Solution 1 is correct.  The graph (blue curve) illustrates the result.


(5)  For channel  ${\rm B}$  the corresponding equations are

$${\it \Phi}_{\rm V}(\tau) \hspace{-0.1cm} \ = \ \hspace{-0.1cm} 1^2 \cdot \delta(\tau) + (-0.5)^2 \cdot \delta(\tau - \tau_0) \hspace{0.05cm},\hspace{0.05cm}$$
$$\varphi_{\rm F}(\Delta f) \hspace{-0.1cm} \ = \ \hspace{-0.1cm} 1 + 0.25 \cdot {\rm cos}(2\pi \cdot \Delta f \cdot \tau_0) -{\rm j} \cdot 0.25 \cdot {\rm sin}(2\pi \cdot \Delta f \cdot \tau_0)\hspace{0.05cm},$$
$$|\varphi_{\rm F}(\Delta f)| \hspace{-0.1cm} \ = \ \sqrt{\frac{17}{16} + \frac{1}{2} \cdot {\rm cos}(2\pi \cdot \Delta f \cdot \tau_0) }\hspace{0.3cm}$$
$$\Rightarrow \hspace{0.3cm}{\rm Max}\hspace{0.1cm}|\varphi_{\rm F}(\Delta f)| = 1.25\hspace{0.05cm},\hspace{0.2cm}{\rm Min}\hspace{0.1cm}|\varphi_{\rm F}(\Delta f)| = 0.75\hspace{0.05cm}.$$

You can see from this result that the  $50\%$–coherence bandwidth cannot be specified here   ⇒   solution 4 is correct.
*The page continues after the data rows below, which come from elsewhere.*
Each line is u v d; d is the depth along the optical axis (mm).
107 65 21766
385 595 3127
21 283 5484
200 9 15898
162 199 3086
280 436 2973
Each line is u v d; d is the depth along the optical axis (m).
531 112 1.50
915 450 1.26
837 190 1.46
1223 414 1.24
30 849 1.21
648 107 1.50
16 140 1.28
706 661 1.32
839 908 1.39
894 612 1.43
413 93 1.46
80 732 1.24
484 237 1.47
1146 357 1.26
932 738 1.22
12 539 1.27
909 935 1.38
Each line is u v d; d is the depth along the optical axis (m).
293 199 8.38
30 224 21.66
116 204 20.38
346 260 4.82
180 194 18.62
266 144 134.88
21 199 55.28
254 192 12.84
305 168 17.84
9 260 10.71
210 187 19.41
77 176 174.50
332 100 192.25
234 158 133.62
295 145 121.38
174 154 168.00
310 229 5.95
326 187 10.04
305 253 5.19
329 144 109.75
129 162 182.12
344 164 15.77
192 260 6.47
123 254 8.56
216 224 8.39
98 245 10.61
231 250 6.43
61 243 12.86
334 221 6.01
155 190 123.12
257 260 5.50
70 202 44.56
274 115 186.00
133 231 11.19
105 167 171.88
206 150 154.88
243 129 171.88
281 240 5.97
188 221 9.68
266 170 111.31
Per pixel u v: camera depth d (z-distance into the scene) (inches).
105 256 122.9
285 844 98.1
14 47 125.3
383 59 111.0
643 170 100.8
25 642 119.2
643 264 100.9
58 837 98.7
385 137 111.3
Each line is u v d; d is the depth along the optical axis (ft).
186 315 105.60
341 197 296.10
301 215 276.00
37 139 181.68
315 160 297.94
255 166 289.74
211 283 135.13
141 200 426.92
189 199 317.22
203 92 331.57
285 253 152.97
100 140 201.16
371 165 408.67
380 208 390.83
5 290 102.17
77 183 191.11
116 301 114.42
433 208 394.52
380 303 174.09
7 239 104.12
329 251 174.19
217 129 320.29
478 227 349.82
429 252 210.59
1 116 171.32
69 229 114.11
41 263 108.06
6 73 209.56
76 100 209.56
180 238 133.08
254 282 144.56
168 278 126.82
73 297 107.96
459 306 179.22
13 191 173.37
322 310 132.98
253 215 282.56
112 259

This result is the reason why there are different definitions for the coherence bandwidth in the literature, for example

  • the  $90\%$–coherence bandwidth  $($in the example  $B_{\rm K, \hspace{0.03cm} 90\%} =184 \ \ \rm kHz$$)$,
  • the very simple approximation  $B_{\rm K}\hspace{0.01cm}'$  given above  $($in the example  $B_{\rm K}\hspace{0.01cm}' =1 \ \ \rm MHz)$.


You can see from these numerical values that all the information on this topic is very vague and that the individual "coherence bandwidths" can be very different.